There's a fair amount of artwork in there that breaks up the walls of text; if you can't make your own artwork, just do a Google image search (eg. I just searched for "[genre of game] vector artwork"). There's a lot of stuff that's free for personal use, but remember to respect the license if you publish it. I like to have it "enter the page" from the side or lower corners and wrap the text around it, you might prefer to feature it within the page proper. The manual uses artwork with a little bit of texture (which contrasts nicely with the heaviness of the text, and so doesn't really need captioning or framing); personally I find that solid vector based stuff works fine as well, as long as it's in moderation.
Finally, note that it's the structure of the book that dictates these elements. The text regularly switches between "main text," example gameplay, and helpful tips. Each of these elements has its own style. Putting random paragraphs in big white-on-black boxes, or switching to a hand-drawn-looking font for no particular reason will just be jarring. Text with the same font should be able to be pulled out by itself and still make sense (or at least give you a coherent set of excerpts).

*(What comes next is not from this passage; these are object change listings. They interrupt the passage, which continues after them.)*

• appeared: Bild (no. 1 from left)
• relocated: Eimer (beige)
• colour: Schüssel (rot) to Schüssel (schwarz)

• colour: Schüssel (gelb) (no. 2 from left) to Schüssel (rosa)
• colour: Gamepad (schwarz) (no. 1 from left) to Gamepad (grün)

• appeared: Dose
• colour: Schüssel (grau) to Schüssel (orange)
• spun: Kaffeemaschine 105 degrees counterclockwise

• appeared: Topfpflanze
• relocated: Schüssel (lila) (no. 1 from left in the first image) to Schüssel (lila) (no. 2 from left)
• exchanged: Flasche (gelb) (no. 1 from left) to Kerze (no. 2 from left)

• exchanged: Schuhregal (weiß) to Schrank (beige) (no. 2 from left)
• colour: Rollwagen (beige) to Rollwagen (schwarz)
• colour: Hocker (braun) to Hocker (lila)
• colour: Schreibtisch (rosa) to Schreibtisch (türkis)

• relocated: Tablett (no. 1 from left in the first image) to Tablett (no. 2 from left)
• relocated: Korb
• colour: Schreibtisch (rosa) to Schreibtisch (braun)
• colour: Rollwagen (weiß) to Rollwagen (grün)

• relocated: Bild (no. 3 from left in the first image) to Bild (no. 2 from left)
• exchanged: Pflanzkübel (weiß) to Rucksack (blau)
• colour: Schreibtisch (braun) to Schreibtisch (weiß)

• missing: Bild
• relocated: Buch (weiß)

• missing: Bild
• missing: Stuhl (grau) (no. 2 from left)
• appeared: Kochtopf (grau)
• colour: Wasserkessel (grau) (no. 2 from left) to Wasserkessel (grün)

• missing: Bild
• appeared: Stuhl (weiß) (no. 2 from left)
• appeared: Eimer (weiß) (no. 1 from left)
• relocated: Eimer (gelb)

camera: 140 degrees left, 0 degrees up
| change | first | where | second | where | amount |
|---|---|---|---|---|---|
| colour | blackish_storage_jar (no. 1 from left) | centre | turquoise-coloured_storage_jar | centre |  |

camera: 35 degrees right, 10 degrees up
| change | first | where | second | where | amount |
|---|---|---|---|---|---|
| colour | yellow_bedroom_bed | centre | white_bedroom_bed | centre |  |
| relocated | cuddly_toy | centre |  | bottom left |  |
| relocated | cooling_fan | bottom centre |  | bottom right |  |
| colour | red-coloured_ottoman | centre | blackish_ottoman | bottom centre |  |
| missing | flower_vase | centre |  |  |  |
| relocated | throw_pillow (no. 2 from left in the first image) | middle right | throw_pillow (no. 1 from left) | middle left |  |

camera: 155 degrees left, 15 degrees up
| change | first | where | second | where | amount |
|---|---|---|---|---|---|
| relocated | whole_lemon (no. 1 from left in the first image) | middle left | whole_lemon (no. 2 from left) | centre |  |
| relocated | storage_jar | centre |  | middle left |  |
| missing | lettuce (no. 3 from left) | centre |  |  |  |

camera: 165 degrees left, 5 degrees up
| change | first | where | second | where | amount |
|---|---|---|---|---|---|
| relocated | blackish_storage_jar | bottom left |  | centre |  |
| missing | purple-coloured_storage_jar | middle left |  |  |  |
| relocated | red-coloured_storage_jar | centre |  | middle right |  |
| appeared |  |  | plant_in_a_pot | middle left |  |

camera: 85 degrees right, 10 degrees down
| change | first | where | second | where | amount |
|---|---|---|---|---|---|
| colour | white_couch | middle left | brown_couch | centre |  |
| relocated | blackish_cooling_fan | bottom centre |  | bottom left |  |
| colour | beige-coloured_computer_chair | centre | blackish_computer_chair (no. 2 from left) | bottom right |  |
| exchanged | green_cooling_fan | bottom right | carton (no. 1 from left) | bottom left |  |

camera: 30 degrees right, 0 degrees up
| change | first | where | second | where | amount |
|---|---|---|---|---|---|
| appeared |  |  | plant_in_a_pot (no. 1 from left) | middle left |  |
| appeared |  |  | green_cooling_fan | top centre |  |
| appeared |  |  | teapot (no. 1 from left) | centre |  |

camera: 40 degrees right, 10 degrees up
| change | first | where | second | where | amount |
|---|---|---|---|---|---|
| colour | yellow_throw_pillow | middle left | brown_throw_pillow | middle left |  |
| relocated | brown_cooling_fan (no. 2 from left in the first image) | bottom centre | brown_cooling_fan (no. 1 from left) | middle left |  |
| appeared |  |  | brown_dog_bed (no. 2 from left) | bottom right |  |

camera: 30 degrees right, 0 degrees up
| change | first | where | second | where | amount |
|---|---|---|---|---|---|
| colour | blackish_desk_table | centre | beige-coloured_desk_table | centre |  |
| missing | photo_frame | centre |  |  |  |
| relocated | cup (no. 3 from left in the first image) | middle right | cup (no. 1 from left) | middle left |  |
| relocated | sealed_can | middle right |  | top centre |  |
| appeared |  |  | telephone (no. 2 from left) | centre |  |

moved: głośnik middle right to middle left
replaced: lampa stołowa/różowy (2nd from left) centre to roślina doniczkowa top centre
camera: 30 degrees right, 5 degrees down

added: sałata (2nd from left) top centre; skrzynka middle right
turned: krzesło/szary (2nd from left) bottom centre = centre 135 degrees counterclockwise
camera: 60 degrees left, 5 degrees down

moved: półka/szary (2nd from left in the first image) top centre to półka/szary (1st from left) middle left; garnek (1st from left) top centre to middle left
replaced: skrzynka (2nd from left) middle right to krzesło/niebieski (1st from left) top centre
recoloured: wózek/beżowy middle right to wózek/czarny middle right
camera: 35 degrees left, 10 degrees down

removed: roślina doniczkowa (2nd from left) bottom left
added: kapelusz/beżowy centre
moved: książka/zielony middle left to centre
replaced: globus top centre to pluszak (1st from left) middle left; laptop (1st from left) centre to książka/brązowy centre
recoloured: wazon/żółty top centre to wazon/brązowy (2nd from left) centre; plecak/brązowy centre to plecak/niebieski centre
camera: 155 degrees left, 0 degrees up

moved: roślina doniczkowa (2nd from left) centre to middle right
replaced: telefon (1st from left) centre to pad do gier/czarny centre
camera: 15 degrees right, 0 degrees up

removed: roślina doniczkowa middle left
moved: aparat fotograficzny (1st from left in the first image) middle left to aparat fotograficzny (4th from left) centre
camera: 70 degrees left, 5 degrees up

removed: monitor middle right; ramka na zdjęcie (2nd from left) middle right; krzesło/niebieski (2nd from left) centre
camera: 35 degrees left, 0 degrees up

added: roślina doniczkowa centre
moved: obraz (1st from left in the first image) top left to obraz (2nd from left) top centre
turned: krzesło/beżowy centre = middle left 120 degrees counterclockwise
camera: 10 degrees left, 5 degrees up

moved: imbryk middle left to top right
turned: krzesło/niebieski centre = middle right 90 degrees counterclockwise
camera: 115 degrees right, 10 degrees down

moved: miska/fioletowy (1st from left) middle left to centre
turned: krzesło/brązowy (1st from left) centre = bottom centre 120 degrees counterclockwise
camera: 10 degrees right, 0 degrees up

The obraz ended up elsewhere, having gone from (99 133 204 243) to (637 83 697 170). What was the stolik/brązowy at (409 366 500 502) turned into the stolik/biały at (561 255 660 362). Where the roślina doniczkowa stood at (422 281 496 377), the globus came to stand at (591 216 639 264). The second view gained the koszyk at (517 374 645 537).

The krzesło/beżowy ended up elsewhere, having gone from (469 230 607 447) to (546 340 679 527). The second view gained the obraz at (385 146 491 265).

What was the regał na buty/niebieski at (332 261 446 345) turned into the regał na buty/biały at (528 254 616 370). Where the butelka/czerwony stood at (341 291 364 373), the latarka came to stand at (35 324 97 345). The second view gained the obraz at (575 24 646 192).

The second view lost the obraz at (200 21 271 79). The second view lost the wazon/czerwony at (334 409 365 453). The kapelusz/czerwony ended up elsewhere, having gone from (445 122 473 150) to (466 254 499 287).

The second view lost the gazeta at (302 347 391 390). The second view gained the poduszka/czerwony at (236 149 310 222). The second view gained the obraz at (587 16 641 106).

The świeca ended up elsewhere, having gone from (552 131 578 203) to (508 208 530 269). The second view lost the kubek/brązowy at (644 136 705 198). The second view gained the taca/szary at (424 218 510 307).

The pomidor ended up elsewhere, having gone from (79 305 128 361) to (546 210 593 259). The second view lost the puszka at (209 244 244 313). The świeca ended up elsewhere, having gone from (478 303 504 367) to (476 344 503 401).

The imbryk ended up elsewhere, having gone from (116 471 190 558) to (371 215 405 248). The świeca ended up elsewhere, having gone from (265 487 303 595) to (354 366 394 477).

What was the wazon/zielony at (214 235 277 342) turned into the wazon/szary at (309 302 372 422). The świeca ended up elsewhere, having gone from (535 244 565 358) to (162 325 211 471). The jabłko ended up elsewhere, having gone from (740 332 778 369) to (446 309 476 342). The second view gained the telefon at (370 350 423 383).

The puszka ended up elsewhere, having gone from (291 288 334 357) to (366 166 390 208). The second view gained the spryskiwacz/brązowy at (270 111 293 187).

There's a lot of merit to trying to reproduce your system's look and feel; it can really help reduce cognitive load for your players switching between the official material (such as the manual) and your own handouts. Having said that, if you get close but not close enough, you can set off a bit of dissonance as your players' expectations are subtly missed in ways they can't quite identify.
I already mentioned this, but you said you were doing this for personal use but thinking about publishing your material later. Even if you're publishing it for free, it probably won't fall under "personal use" any more, and you'll need to be careful to respect the licenses of any fonts and artwork you use. This may simply mean captions for crediting images, or it may mean thinking about a real license.
When I do stuff like this, I like to keep a text file alongside my material with a list of anything I downloaded and used, along with source URL and a quick note about the license. (You'll also appreciate this when you render a PDF, accidentally delete your source file, and then wonder where you got that picture of a planet from.)